Toen het geld nog overal tegen de kades klotste, viel een bepaalde inefficiënte of een gebrek aan sturing niet meteen op. In een periode waarin alle zeilen moeten worden bijgezet, valt het des te meer op als er niet goed op de centjes wordt gelet. De financiële problemen die bij gemeenten zijn ontstaan in de afgelopen jaren zoals bij de sociale dienst in Rotterdam, bij grondbedrijven of in de welzijnsportefeuilles, zijn vaker te wijten aan een tekort aan financiële mensen, dan aan een overschot. Vaak worden dit soort beleidsterreinen in overmaat gedomineerd door mensen met inhoudelijke kennis. In hun enthousiasme voor de inhoud, is er dan te weinig aandacht voor hoe het betaald en beheerd moet worden.

Natuurlijk, is het zo, dat als de hele gemeentelijke organisatie kleiner wordt, dat dan ook de financiële afdeling wel met wat minder toe kan.

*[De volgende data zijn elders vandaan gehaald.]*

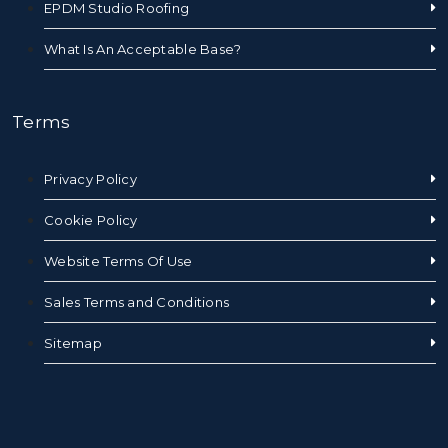
EPDM Studio Roofing
What Is An Acceptable Base?
Terms
Privacy Policy
Cookie Policy
Website Terms Of Use
Sales Terms and Conditions
Sitemap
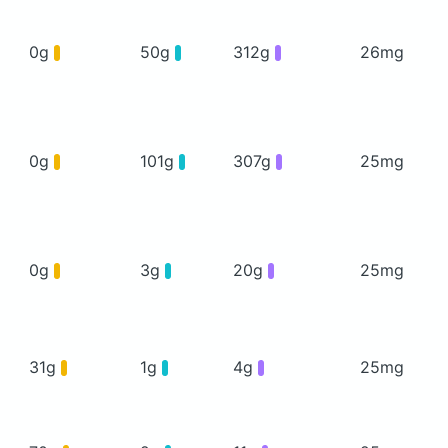
0g
50g
312g
26mg
0g
101g
307g
25mg
0g
3g
20g
25mg
31g
1g
4g
25mg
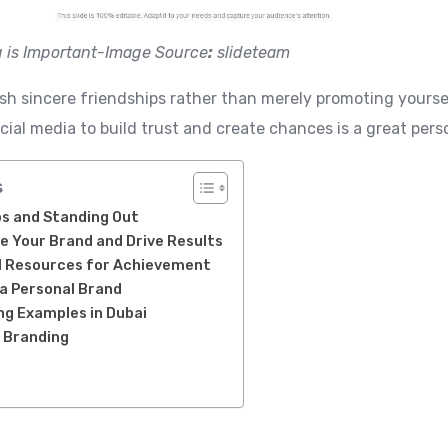
 is Important-Image Source
:
slideteam
lish sincere friendships rather than merely promoting yourse
ocial media to build trust and create chances is a great pe
s
ps and Standing Out
e Your Brand and Drive Results
al Resources for Achievement
a Personal Brand
ng Examples in Dubai
l Branding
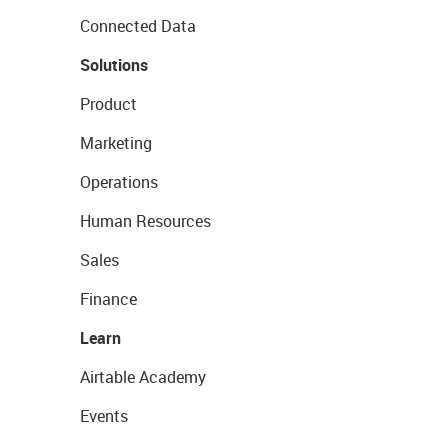
Connected Data
Solutions
Product
Marketing
Operations
Human Resources
Sales
Finance
Learn
Airtable Academy
Events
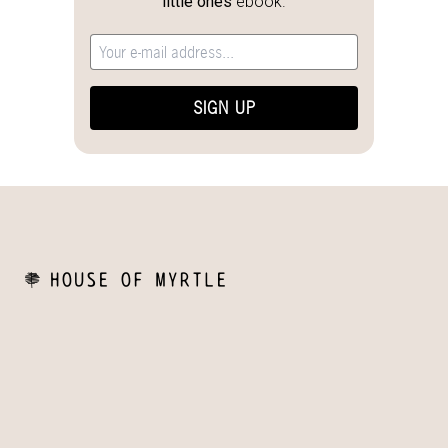
little ones
ebook.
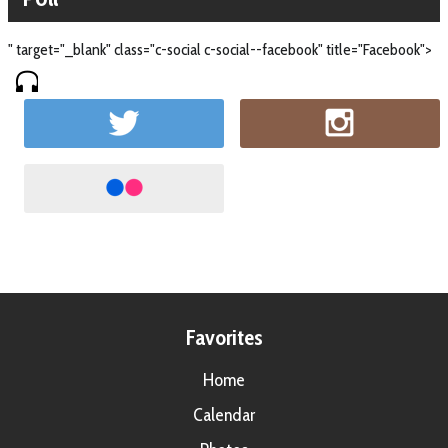
" target="_blank" class="c-social c-social--facebook" title="Facebook">
Favorites
Home
Calendar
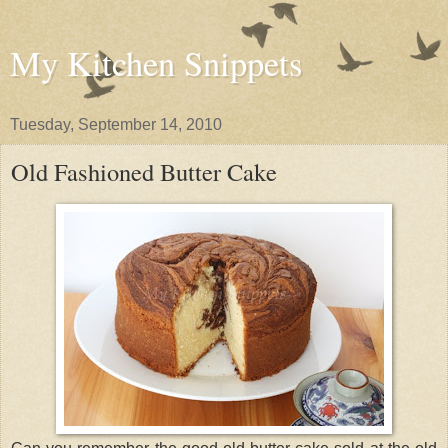
My Kitchen Snippets
Tuesday, September 14, 2010
Old Fashioned Butter Cake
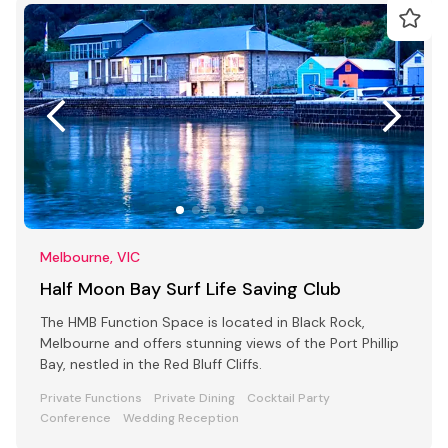
Melbourne, VIC
Half Moon Bay Surf Life Saving Club
The HMB Function Space is located in Black Rock,
Melbourne and offers stunning views of the Port Phillip
Bay, nestled in the Red Bluff Cliffs.
Private Functions
Private Dining
Cocktail Party
Conference
Wedding Reception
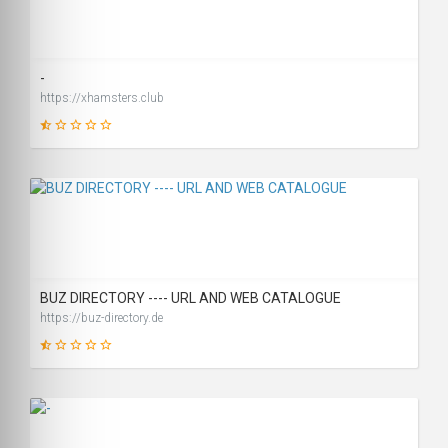
46
SCORE
-
https://xhamsters.club
16
SCORE
BUZ DIRECTORY ---- URL AND WEB CATALOGUE
https://buz-directory.de
19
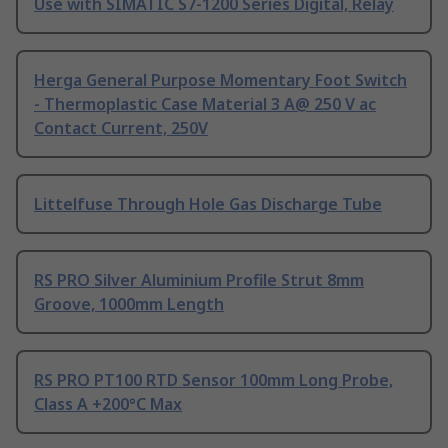
Use with SIMATIC S7-1200 Series Digital, Relay
Herga General Purpose Momentary Foot Switch
- Thermoplastic Case Material 3 A@ 250 V ac
Contact Current, 250V
Littelfuse Through Hole Gas Discharge Tube
RS PRO Silver Aluminium Profile Strut 8mm
Groove, 1000mm Length
RS PRO PT100 RTD Sensor 100mm Long Probe,
Class A +200°C Max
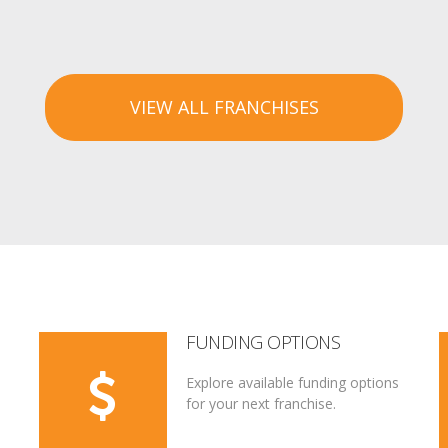
VIEW ALL FRANCHISES
FUNDING OPTIONS
Explore available funding options
for your next franchise.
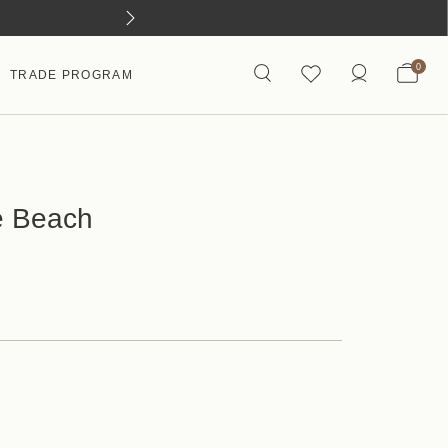
0
TRADE PROGRAM
e Beach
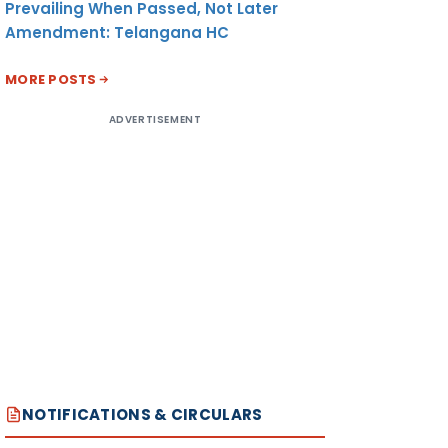
Prevailing When Passed, Not Later
Amendment: Telangana HC
MORE POSTS
ADVERTISEMENT
NOTIFICATIONS & CIRCULARS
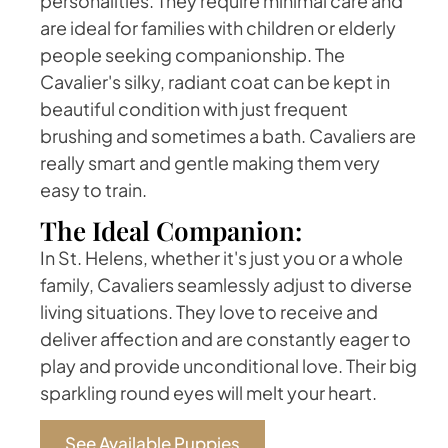
personalities. They require minimal care and
are ideal for families with children or elderly
people seeking companionship. The
Cavalier's silky, radiant coat can be kept in
beautiful condition with just frequent
brushing and sometimes a bath. Cavaliers are
really smart and gentle making them very
easy to train.
The Ideal Companion:
In St. Helens, whether it's just you or a whole
family, Cavaliers seamlessly adjust to diverse
living situations. They love to receive and
deliver affection and are constantly eager to
play and provide unconditional love. Their big
sparkling round eyes will melt your heart.
See Available Puppies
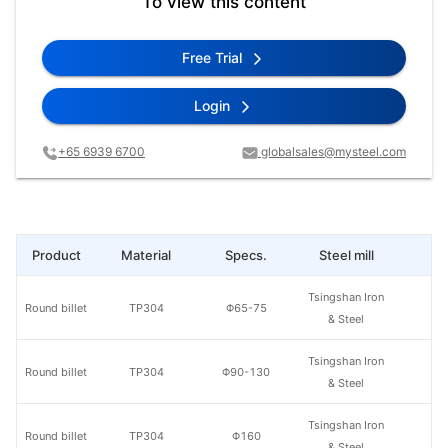
To view this content
Free Trial
Login
+65 6939 6700
globalsales@mysteel.com
Product
Material
Specs.
Steel mill
Pr
Tsingshan Iron
Round billet
TP304
Φ65-75
& Steel
Tsingshan Iron
Round billet
TP304
Φ90-130
& Steel
Tsingshan Iron
Round billet
TP304
Φ160
& Steel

Het moet dan echter proportioneel zijn. In deze tijd de helft van de financiële mensen aan de kant zetten is net zoiets als in oorlogstijd bezuinigen op het leger. Niet verstandig.

Daarbij komen nog andere argumenten. Ten eerste krijgen gemeenten de komende jaren te maken met decentralisaties, die ervoor zorgen dat een gemiddelde gemeentelijke begroting zo’n 17% groter wordt. Dat budget moet wel beheerd en gecontroleerd worden en dat vraagt eerder om meer dan om minder handjes. Een ander zorgpunt is wat in Binnenlands Bestuur de “financiële braindrain” wordt genoemd. Steeds minder studenten kiezen ervoor om zich te bekwamen in de overheidsfinanciën. Op termijn wordt dat een groot probleem, ook voor gemeenten.

Gemeenten moeten in deze crisistijd zuinig zijn… vooral op hun financiële deskundigen.